The Royal Institution of Chartered Surveyors (RICS) helps to cut the cost of resolving boundary disputes. They provide a three-step alternative dispute resolution option. They will take people through these three stages, with expert witnesses provided to ensure that the resolution is the fairest outcome.
Alternative dispute resolution (ADR)
Just because there are three stages to the alternative dispute resolution, it does not necessarily mean that you must go through all three stages. More often than not, parties will agree to a resolution within the first two stages. If after the third stage, an agreement can’t be reached, the RICS will consult an expert witness who will write a report that can be used in the courtroom.
The outcome of the dispute service is to ensure that property disputes are solved quickly. RICS will work hard to ensure that the case is kept away from the courtroom. They can assist with all boundary disputes. This includes claims over the ownership of land or drawing new boundaries. To undergo this dispute service, both parties need to be willing.
During the first stage, a chartered surveyor will be brought in. They will be independent, and thus will not have any bias towards either side. RICS will put a lot of effort into choosing the correct chartered surveyor.
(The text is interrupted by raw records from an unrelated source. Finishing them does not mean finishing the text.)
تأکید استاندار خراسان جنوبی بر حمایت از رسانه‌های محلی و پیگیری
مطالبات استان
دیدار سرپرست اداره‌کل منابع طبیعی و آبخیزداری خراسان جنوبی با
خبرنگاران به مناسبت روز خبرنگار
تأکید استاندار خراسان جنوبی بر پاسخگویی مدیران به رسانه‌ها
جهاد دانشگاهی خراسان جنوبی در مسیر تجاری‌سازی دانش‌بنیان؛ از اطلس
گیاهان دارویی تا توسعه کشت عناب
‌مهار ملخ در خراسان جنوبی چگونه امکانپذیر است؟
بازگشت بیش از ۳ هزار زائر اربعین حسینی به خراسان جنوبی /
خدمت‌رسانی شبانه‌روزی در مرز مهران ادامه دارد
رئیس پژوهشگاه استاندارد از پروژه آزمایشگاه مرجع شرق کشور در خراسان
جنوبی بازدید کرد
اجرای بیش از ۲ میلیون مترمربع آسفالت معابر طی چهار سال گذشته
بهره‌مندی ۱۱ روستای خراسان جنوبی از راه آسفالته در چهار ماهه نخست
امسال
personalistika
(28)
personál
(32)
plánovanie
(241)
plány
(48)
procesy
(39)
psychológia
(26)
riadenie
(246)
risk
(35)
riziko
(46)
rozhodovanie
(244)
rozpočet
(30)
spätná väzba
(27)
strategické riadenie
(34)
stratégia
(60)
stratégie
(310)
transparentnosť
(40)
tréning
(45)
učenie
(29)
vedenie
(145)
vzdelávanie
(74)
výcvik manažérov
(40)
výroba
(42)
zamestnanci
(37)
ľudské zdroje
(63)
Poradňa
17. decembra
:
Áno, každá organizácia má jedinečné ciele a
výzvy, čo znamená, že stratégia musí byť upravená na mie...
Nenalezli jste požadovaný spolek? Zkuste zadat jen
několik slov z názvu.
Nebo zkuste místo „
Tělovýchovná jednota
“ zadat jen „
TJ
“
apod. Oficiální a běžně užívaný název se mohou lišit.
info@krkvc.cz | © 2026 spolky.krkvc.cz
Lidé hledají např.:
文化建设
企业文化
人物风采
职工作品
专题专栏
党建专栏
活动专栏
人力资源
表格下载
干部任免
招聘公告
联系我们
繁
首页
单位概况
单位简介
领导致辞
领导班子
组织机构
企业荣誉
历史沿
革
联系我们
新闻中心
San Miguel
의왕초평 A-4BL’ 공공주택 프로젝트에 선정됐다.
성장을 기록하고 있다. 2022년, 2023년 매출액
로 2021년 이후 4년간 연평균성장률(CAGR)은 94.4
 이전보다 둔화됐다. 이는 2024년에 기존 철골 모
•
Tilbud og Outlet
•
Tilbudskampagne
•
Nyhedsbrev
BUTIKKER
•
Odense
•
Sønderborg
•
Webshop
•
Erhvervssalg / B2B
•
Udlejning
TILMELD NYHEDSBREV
They want to ensure that there is no conflict of interest at any stage.
Once recruited, the chartered surveyor will begin to prepare a report outlining their opinion of the case. Both parties will have the opportunity to submit their own evidence here. The chartered surveyor may also visit the property to carry out their own inspection. After reading the professional opinion of the surveyor, most parties will agree to end the process at this stage.
Negotiation and compromise
The second stage functions in much the same way as meditation, although there are a few differences. It is a bit more ‘relaxed’. The surveyor will set up a meeting between the parties, but before this, the parties will be able to submit written statements. The purpose of this stage is to see the position of each of the parties.
The surveyor may look for potential solutions to solve the dispute. Nothing here will be legally binding although, once again, most people will not progress past this stage as they will come to an amicable agreement. If they can’t, then court action will need to be considered.
Preparation of expert witness report
If no solution can be found to the dispute, the case may head to the court. The purpose of the expert witness report is to speed up the court process. A chartered surveyor will produce it, and thus will be very important evidence in court cases. This report being produced will save parties money in the courtroom.
If the case goes to court, this is known as litigation. The judge will look at the expert witness report and will provide a legally binding solution.